1) The statutes are classified according to duration, method, application, and object.

2) An amending statute is one which modifies the earlier statute.

3) Public statutes include examples such as the Indian Penal Code (IPC), taxing statutes, and coercive laws.

4) The principle laid down in Lee vs. Knapp is the Golden Rule.

5) Logical interpretation lays emphasis on the spirit of the law.

6) “Non-obstante clause” means “notwithstanding.”

7) The Mischief rule was laid down in Hayden’s Case.

8) Contemporaneous exposition law arises from long usage.

9) Harmonical construction is applied when conflicting portions are reconciled.

10) “Noscitur a sociis” means associated words.

11) “Ejusdem generis” means “of the same kind and nature.”

12) A statute which punishes wrongs is a penal statute.

13) The object of interpretation is to determine intent.

14) According to Maxwell, the statute made by the legislature is the will of the state.

15) “Litera legis” refers to the letter of the law.

16) The law made by the legislature is known as enacted law or statutory law.

17) Beneficial statutes are also called socio-welfare legislations.

18) A statute which repeals an earlier statute is called a repealing statute.

19) A rule of construction is deemed well-settled when there are principles of harmonious construction

20) A temporary statute is one where period of operation is til repealed.


  1. Object & purpose of Interpretation: The primary objective of interpreting statutes is to discern the legislative intent behind the enactment of laws. This involves understanding the purpose, scope, and meaning of statutory provisions to apply them effectively in legal contexts. Through interpretation, courts aim to give effect to the intentions of the lawmakers while ensuring consistency, fairness, and justice in the application of the law.

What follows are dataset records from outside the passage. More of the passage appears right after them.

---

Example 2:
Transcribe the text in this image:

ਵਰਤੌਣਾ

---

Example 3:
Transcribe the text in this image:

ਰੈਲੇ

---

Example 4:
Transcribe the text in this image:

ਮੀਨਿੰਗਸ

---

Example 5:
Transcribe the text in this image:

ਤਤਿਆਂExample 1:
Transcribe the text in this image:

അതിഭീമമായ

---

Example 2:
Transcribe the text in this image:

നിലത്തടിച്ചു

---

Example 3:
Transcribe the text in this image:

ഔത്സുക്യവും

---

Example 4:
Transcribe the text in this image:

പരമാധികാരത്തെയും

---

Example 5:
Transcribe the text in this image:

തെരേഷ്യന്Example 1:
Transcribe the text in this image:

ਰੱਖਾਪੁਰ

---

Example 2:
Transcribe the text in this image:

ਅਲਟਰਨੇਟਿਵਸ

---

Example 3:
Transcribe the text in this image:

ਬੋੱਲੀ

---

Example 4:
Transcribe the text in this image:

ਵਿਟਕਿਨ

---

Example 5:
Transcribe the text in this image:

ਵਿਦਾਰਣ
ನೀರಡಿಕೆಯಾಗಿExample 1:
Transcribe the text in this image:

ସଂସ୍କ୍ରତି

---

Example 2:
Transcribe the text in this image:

  1. Classification of statutes: Statutes can be categorized based on various criteria, including their duration, method of enactment, application, and object. For example:
    • Duration: Statutes may be temporary (valid for a limited period) or permanent (without a specified expiration date).
    • Method of enactment: They can be original enactments or amending statutes that modify existing laws.
    • Application: Statutes can be public laws, which apply to the general populace, or private laws that concern specific individuals or entities.
    • Object: Statutes may be categorized based on their purpose or subject matter, such as tax laws, criminal laws, or environmental regulations.

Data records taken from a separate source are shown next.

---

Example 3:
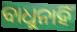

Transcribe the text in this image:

ବାଧୁନାହିଁ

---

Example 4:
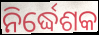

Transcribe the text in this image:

ନିର୍ଦ୍ଧେଶକ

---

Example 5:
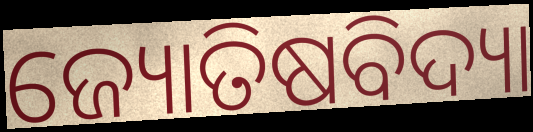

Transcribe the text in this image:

ଜ୍ୟୋତିଷବିଦ୍ୟା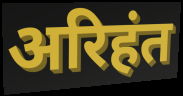
अरिहंत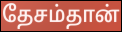
தேசம்தான்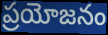
ప్రయోజనం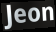
Jeon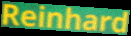
Reinhard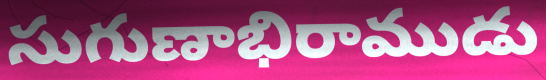
సుగుణాభిరాముడు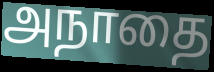
அநாதை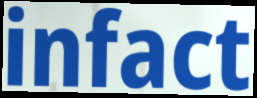
infact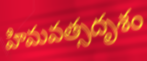
హిమవత్సదృశం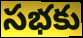
సభకుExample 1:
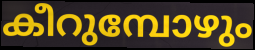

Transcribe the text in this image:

കീറുമ്പോഴും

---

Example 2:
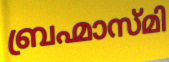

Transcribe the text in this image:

ബ്രഹ്മാസ്മി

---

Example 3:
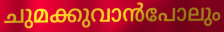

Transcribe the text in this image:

ചുമക്കുവാൻപോലും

  1. The Rule of Ejusdem Generis: a) Application: Applies when specific words are followed by more general ones. b) Interpretation: General words interpreted to match specific ones in class or nature. c) Avoids absurdity: Prevents unreasonable results by limiting general word meanings. d) Resolves ambiguity: Guides courts in interpreting statutes to align with intent. e) Ensures consistency: Maintains uniformity and coherence in legal interpretation.

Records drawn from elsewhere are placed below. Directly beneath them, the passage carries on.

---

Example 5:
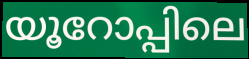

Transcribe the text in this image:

യൂറോപ്പിലെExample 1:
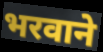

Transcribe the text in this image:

भरवाने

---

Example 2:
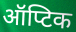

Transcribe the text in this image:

ऑप्टिक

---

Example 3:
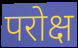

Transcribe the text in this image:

परोक्ष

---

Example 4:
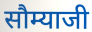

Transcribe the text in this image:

सौम्याजी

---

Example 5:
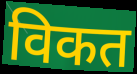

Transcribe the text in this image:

विकतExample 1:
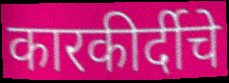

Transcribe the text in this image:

कारकीर्दीचे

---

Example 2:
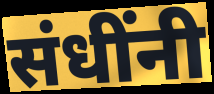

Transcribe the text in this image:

संधींनी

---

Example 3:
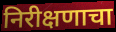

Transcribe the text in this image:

निरीक्षणाचा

  1. Object to interpret penal statute: The objective of interpreting penal statutes is multifaceted. It involves ensuring clarity and precision in defining criminal offenses and penalties to safeguard individual rights and promote legal certainty. Additionally, interpreting penal statutes aims to uphold the principle of legality, which requires that individuals are only punished for conduct that is clearly prohibited by law.


  1. Mischief Rule: The mischief rule is a principle of statutory interpretation that involves examining the problem or mischief that a statute was intended to remedy. By identifying the underlying issue or injustice that the law seeks to address, courts can interpret statutory provisions in a manner consistent with the legislative purpose. This approach allows judges to apply the law in a way that achieves its intended objectives and promotes fairness and justice in legal outcomes.